Crazy prop bets taking place at the World Series of Poker
When six-figure paydays are the third reason the biggest name poker players want to win a World Series of Poker event you know there is something wild going on. Obviously for players making 7-8-figures every year, winning a few hundred thousand in a poker tournament is probably a little low on the priority list -some first-place prize-money is less than a single buy-in for the games that take place daily in Bobby’s Room-and most fans figure that it’s winning a WSOP bracelet that drives them.
However, after Tom Dwan’s second-place finish showed, for many Poker Pros there is a lot more on the line than the bracelet. By all accounts Dwan lost millions in side-bet action when he was unable to win his first WSOP bracelet. So how much was Dwan going to rake in for a WSOP win? Numbers anywhere from $9 million to $15 million have been circulating around the Rio and on the Internet, with Mike Matusow -who had a bit of his own money in on the bet– putting the figure at $12.5 million according to Poker News’s Nicole Gordon.
Erik Seidel took to his Twitter account saying, “durrrr was a player away from winning the Main Event of the WSOP 5 months early.”
On his Full Contact Poker blog Daniel Negreanu posted, “Durrr has made tons of side bets for this years WSOP and if he is to win a bracelet he’ll pocket enough money to bank and live off for life. Well, normal people could live off that kind of money for life, but I guess with a sicko like Durrr you never know!”

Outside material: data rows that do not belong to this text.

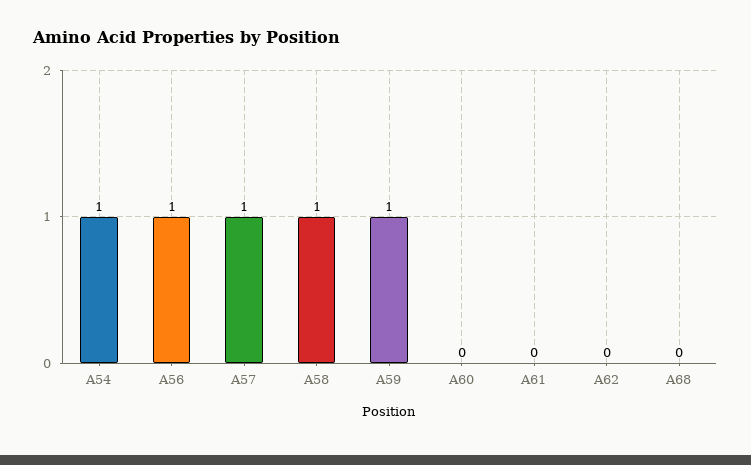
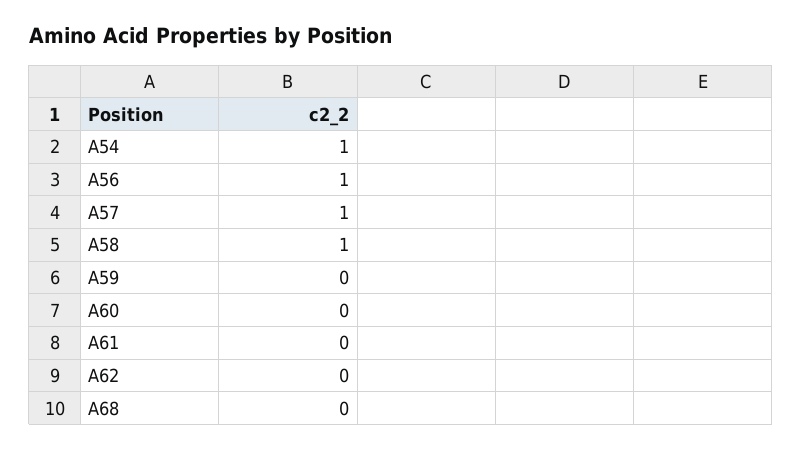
  {
    "A54": 1,
    "A56": 1,
    "A57": 1,
    "A58": 1,
-   "A59": 1,
+   "A59": 0,
    "A60": 0,
    "A61": 0,
    "A62": 0,
    "A68": 0
  }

Dwan himself summed up his action to Card Player Magazine: “I have a bunch of money bet to win a bracelet… I have a bunch of money bet to win two bracelets in three years. Those are both really huge bets. Then I have a ton of other bets relating to the series. A bunch of those are ‘most amount cashed,’ which I’m looking in good shape for after yesterday because I won $380,000 or something. So I made $380,000 or whatever that the Rio’s giving me, I think I had 20 percent in cross books, I think I made another $100,000 in side bets on that tourney and I probably made another $400,000 to 500,000 in equity, so … it wasn’t a bad day and today I can say I wasn’t complaining about it. However, yesterday after I busted out, I was very close to my having a much, much better day. I was kind of tilted.”
So, how pervasive are these 7-figure prop bets becoming? In the same piece on Poker News, Gordon points to a$5 million wager between Howard Lederer and Phil Ivey; and with players taking part in every bracelet event it would definitely seem that there is more money at stake at the 2010 WSOP than the official prize-pools!